Seeing things as they really are

I’ve mentioned the grain of the universe, learning to work with the grain of the universe, not kicking against the goads, an approach to life that I think of as “I can work with this.” A prerequisite to living such a life, of course, is an ability to discern the way things are, as opposed to the way we’d like them to be. That ability is a skill which needs to be developed. It can also be thwarted by bad habits and self-centered impulses, so those also need to be brought under control.

How do we learn to see things as they really are? There is no set program, no spiritual diet, no list of disciplines which when faithfully followed will get you into the proper state of mind. You have to track down your misalignments one by one, think deeply about their nature and their reason for being there, and then search for a remedy. It’s difficult and tedious, and progress can be irregular, especially in the beginning. But one gets better at the job, and the work becomes easier.

The best guides are not those who tell you how things are, but help you see it for yourself. Sometimes it’s hard to distinguish them—just ask the Emperor with No Clothes. The critical test is a simple one, simply asking: am I seeing this myself, or am I just taking someone’s word for it. For example, do you know from direct experience that life is best when lived for others, or do you only accept it as an abstract principle which must be true because you hear it so often from the pulpit?

Here are some wise words from Dallas Willard on the subject, from Living in Christ’s Presence.

You know Jesus’ effect on people was different from that of the scribes and Pharisees. That was because he spoke as one having authority, and people noticed that. The scribes and the Pharisees had to go look up their footnotes or find out which rabbi said this about what. The people listening to it understood that those people didn’t know what they were talking about.

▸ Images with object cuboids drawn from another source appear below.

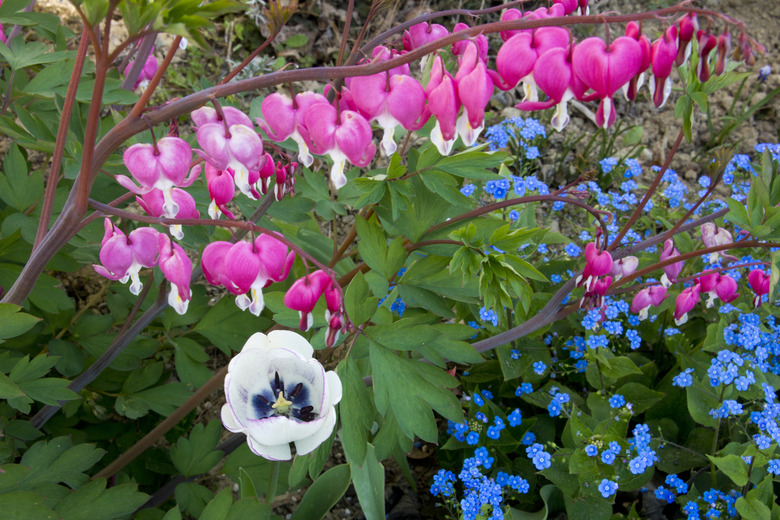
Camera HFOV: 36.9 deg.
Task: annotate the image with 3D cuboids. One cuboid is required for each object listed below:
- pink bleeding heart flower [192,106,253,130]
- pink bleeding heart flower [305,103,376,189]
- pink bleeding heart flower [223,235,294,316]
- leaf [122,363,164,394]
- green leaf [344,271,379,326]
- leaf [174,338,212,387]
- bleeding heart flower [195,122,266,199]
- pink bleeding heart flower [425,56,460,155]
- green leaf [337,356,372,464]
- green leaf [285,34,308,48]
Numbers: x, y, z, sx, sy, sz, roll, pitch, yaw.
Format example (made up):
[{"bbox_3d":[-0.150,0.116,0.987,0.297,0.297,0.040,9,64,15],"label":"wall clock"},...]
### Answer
[{"bbox_3d":[-0.080,-0.057,0.560,0.031,0.030,0.015,-8,27,4],"label":"pink bleeding heart flower"},{"bbox_3d":[-0.021,-0.049,0.500,0.030,0.034,0.016,0,35,0],"label":"pink bleeding heart flower"},{"bbox_3d":[-0.056,0.007,0.500,0.029,0.031,0.016,-12,37,-16],"label":"pink bleeding heart flower"},{"bbox_3d":[-0.131,0.063,0.620,0.016,0.006,0.028,31,50,31],"label":"leaf"},{"bbox_3d":[-0.015,0.020,0.600,0.018,0.028,0.008,6,-12,9],"label":"green leaf"},{"bbox_3d":[-0.107,0.056,0.640,0.021,0.027,0.012,0,23,0],"label":"leaf"},{"bbox_3d":[-0.072,-0.045,0.530,0.029,0.031,0.015,-12,26,1],"label":"bleeding heart flower"},{"bbox_3d":[0.021,-0.063,0.475,0.013,0.034,0.023,-7,31,-12],"label":"pink bleeding heart flower"},{"bbox_3d":[-0.018,0.075,0.580,0.018,0.053,0.013,0,23,0],"label":"green leaf"},{"bbox_3d":[-0.120,-0.280,1.500,0.031,0.006,0.021,0,66,0],"label":"green leaf"}]

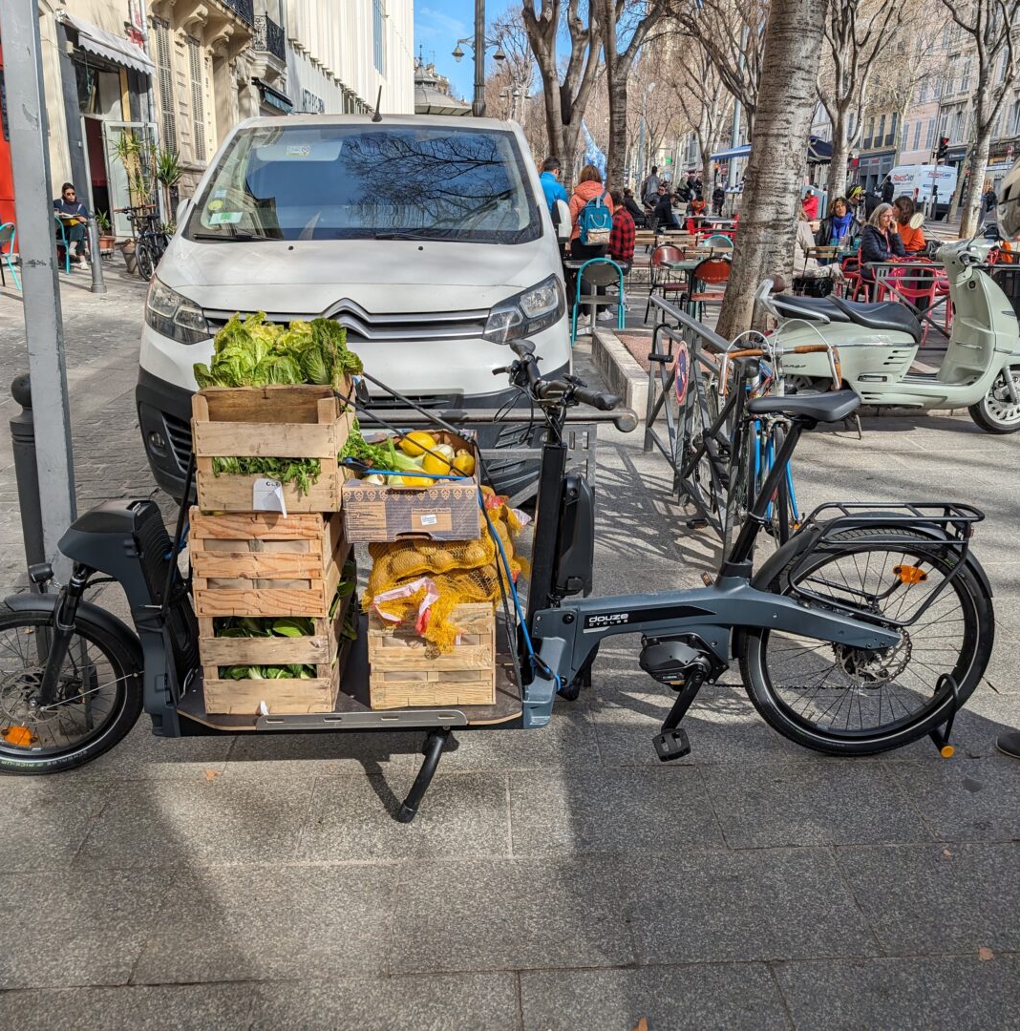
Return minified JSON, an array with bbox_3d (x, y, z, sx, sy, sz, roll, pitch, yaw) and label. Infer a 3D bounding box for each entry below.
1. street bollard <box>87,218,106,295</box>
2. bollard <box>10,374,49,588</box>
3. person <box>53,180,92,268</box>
[{"bbox_3d":[-4.523,-2.883,10.400,0.155,0.840,0.155,1,18,0],"label":"street bollard"},{"bbox_3d":[-1.289,0.079,2.666,0.120,0.950,0.120,1,17,0],"label":"bollard"},{"bbox_3d":[-6.067,-4.053,13.200,0.550,1.180,0.750,-7,20,-25],"label":"person"}]

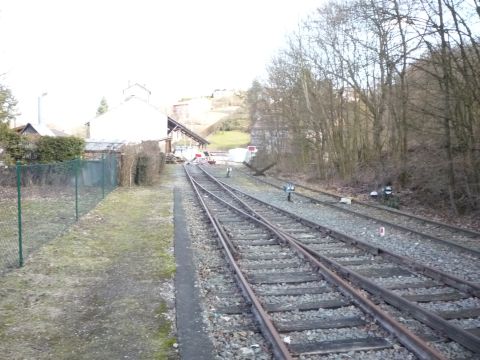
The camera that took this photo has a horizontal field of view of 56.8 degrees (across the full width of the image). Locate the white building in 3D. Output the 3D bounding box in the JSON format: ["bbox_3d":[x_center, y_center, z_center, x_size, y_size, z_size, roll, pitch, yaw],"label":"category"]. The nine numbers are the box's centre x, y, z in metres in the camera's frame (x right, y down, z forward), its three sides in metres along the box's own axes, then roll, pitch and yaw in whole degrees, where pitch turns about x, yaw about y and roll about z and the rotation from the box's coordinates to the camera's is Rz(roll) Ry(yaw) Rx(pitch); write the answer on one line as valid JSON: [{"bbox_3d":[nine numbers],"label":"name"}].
[{"bbox_3d":[-14.300,-7.100,59.000,9.700,9.100,10.500,0,4,-8],"label":"white building"}]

The scribes and the Pharisees pull authority out of their connections and laid it on them, but Jesus talked about real life.

The amazing thing about Jesus— and I hope you might look carefully at the logic of his words— was how he was able to refer to reality and cause people to understand it in a different way. Usually it was in a way that got past the hardened traditions of those people who thought they were in charge of the religious life. The test of religious life is life, and that’s where Jesus lived it. And that’s why he refers to children and says that if you are going to enter the kingdom of God, you have to come like a little child.

Now, apart from Jesus, the next most presumptuous person in the world is a little child. They just go, you know. The main thing is, when you hear Jesus, do what he says. Don’t build a theory. Just do what he says, and reality will teach you, and that is where authority ultimately lies. So, the test for the secularist and the Christian spokesperson is the reality that they bring people in touch with.

In our recent past the single greatest illustration of this is C. S. Lewis. He never pulls authority on you. He just talks about things, and he helps you see things. Multitudes of people have simply put in practice what he says, and they have found it to be true. That is the ultimate appeal of the spokesperson for Christ.

These are scary words for professional talkers. As this article notes, some things cannot be unseen. Once you’ve seen them, you will continue to see them. Once someone has helped you see the grain of the universe, their job is done and you are no longer in the market for what they have to say. So it was quite to the professional benefit of the scribes and Pharisees that their efforts were focused on “helping” people see things which can’t be seen … because they aren’t there. This is a job that is never done, giving those in the field a high level of job security.